Investigative ophthalmology & visual science (2009-10-31)
Ying Hu, Seongeun Cho, Jeffrey L Goldberg
RÉSUMÉ

Retinal ganglion cells (RGCs) die in glaucoma and virtually all optic neuropathies. Recently, novel tropomyosin-related kinase B (TrkB) monoclonal antibodies have been shown to activate TrkB receptors and exert neuroprotective and neurotrophic effects. In the present study, the authors examined the ability of one of them, 29D7, to elicit RGC survival and neurite growth both in culture and in vivo. RGCs from postnatal day (P)3 to P4 Sprague-Dawley rats were isolated by sequential immunopanning using a monoclonal antibody to Thy1. RGCs were cultured in serum-free defined medium in 96-well plates. RGC viability was assessed after 1 to 3 days by MTT assay. Activation of TrkB and downstream signaling molecules was confirmed by Western blot analysis. Intravitreal injections of 29D7 were performed after optic nerve axotomy, and subsequent RGC survival was quantified using beta-III tubulin immunostaining.
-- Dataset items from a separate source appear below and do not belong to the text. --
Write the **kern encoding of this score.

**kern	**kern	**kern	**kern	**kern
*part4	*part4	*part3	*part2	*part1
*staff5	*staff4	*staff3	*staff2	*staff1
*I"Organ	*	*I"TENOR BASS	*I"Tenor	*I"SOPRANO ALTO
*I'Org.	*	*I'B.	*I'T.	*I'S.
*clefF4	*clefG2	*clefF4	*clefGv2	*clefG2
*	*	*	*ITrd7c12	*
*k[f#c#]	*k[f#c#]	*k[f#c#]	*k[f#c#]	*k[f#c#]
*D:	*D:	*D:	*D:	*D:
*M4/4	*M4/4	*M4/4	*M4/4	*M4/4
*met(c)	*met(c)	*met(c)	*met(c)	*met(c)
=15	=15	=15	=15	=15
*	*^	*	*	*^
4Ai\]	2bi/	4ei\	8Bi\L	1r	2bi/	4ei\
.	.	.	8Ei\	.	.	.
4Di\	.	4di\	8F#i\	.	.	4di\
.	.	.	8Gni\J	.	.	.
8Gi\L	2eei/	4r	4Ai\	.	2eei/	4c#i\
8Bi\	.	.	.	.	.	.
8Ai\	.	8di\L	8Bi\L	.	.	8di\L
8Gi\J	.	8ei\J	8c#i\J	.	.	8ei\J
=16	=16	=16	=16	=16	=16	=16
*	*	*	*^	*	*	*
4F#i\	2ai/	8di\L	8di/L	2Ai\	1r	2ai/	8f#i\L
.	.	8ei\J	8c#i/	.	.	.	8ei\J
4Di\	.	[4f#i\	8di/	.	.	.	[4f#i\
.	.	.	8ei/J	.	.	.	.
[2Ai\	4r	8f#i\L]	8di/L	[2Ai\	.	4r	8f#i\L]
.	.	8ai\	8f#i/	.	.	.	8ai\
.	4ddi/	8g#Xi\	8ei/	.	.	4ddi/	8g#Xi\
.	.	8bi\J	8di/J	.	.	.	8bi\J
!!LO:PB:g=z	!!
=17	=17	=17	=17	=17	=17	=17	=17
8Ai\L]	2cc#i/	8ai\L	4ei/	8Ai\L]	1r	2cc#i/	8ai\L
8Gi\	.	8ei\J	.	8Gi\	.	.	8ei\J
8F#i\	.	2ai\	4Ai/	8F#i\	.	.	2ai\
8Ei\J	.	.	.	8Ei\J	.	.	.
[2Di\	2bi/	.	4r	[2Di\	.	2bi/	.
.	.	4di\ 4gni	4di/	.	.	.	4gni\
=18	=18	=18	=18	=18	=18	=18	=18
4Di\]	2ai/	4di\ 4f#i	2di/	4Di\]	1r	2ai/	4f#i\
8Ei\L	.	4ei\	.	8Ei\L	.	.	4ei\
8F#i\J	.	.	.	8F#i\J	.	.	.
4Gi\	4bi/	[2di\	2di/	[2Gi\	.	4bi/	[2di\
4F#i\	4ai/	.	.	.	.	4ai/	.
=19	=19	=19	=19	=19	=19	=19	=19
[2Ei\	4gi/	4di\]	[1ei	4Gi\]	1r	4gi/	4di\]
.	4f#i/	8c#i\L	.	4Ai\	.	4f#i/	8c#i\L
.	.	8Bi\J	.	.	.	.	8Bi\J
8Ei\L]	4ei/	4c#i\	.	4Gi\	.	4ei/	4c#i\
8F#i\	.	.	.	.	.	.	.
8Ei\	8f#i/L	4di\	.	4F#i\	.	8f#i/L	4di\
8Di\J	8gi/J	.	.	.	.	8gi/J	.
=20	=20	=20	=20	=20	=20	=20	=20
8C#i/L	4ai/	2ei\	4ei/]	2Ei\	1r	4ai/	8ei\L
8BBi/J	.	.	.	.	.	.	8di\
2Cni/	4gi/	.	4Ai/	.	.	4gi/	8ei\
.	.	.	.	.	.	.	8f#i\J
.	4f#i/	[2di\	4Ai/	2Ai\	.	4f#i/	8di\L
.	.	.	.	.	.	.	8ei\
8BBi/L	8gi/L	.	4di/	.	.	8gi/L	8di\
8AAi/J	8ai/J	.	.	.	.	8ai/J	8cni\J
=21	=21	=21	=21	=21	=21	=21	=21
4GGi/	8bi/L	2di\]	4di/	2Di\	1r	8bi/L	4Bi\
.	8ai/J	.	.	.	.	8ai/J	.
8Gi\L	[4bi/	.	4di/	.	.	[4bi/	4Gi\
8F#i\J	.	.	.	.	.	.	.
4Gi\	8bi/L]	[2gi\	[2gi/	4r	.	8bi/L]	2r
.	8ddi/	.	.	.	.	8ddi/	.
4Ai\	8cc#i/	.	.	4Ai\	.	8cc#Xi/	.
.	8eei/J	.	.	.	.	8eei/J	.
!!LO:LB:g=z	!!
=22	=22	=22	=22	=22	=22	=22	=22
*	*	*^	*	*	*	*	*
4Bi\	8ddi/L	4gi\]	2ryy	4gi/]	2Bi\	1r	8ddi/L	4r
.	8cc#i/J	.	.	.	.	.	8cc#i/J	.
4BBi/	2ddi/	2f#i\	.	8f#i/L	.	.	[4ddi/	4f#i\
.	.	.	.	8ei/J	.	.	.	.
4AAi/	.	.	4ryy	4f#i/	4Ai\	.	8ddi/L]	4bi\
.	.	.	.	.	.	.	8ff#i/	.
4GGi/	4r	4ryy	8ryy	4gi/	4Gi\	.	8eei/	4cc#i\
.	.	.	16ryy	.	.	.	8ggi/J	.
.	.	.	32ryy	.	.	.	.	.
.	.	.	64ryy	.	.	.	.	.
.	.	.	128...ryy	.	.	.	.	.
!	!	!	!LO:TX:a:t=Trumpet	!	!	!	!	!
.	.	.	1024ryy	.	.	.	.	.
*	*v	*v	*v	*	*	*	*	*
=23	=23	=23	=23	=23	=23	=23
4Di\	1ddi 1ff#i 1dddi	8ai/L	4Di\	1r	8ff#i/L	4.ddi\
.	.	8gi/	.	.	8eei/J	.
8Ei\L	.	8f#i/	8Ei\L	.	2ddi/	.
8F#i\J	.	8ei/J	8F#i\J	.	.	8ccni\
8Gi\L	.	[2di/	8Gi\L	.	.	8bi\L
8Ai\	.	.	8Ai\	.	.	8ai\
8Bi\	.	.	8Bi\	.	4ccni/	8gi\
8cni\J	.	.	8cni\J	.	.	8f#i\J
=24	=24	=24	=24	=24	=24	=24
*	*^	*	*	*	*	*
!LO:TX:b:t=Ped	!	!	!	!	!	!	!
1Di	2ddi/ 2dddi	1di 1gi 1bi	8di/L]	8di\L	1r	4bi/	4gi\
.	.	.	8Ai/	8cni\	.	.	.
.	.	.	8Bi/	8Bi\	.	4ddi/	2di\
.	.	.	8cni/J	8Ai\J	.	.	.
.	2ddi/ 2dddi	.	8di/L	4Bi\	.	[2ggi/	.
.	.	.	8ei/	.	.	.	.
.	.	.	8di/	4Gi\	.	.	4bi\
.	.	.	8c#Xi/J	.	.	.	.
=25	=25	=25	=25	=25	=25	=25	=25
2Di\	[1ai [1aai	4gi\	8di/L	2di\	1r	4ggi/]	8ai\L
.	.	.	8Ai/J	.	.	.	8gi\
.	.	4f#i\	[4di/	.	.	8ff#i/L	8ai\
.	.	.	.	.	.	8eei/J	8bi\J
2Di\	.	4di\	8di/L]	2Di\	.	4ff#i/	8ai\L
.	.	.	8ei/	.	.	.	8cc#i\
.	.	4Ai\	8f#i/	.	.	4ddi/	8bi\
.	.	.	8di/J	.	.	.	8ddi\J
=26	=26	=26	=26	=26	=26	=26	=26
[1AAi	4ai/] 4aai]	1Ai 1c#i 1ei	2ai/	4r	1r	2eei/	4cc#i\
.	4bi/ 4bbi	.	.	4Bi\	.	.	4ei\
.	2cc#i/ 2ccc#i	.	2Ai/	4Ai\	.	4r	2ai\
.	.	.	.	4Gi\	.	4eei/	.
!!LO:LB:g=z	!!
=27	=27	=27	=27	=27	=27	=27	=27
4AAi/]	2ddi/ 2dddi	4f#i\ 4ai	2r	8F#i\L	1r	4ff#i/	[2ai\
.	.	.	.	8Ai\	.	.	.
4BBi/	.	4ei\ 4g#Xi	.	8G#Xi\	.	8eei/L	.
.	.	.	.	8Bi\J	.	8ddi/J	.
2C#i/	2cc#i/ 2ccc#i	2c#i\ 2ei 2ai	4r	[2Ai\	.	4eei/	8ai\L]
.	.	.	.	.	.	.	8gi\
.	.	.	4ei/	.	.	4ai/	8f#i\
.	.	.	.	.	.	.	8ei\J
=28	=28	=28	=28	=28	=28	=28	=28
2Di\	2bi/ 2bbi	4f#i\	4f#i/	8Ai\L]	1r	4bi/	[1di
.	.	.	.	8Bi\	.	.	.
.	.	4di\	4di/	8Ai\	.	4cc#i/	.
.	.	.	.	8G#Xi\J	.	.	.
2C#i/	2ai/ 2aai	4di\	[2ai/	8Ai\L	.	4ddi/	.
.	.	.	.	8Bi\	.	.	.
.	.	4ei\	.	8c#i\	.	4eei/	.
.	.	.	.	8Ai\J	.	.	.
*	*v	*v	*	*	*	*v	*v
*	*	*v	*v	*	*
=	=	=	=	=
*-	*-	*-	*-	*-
Regeneration was assessed using retrograde fluorogold tracing in an optic nerve-peripheral nerve graft model. Similar to brain-derived neurotrophic factor (BDNF), the 29D7 antibody strongly promoted RGC survival and neurite growth in vitro compared with medium alone or control IgG. Forskolin, which weakly supported RGC survival on its own, potentiated the effect of 29D7. Intravitreal injection of 29D7 enhanced RGC survival but not regeneration in vivo 2 weeks after optic nerve injury. Together, these findings demonstrate the potential for antibody-mediated TrkB agonism as a potential therapeutic approach to enhance RGC survival after optic nerve injury. Further studies are needed to elucidate the mechanistic differences between this TrkB agonist and BDNF.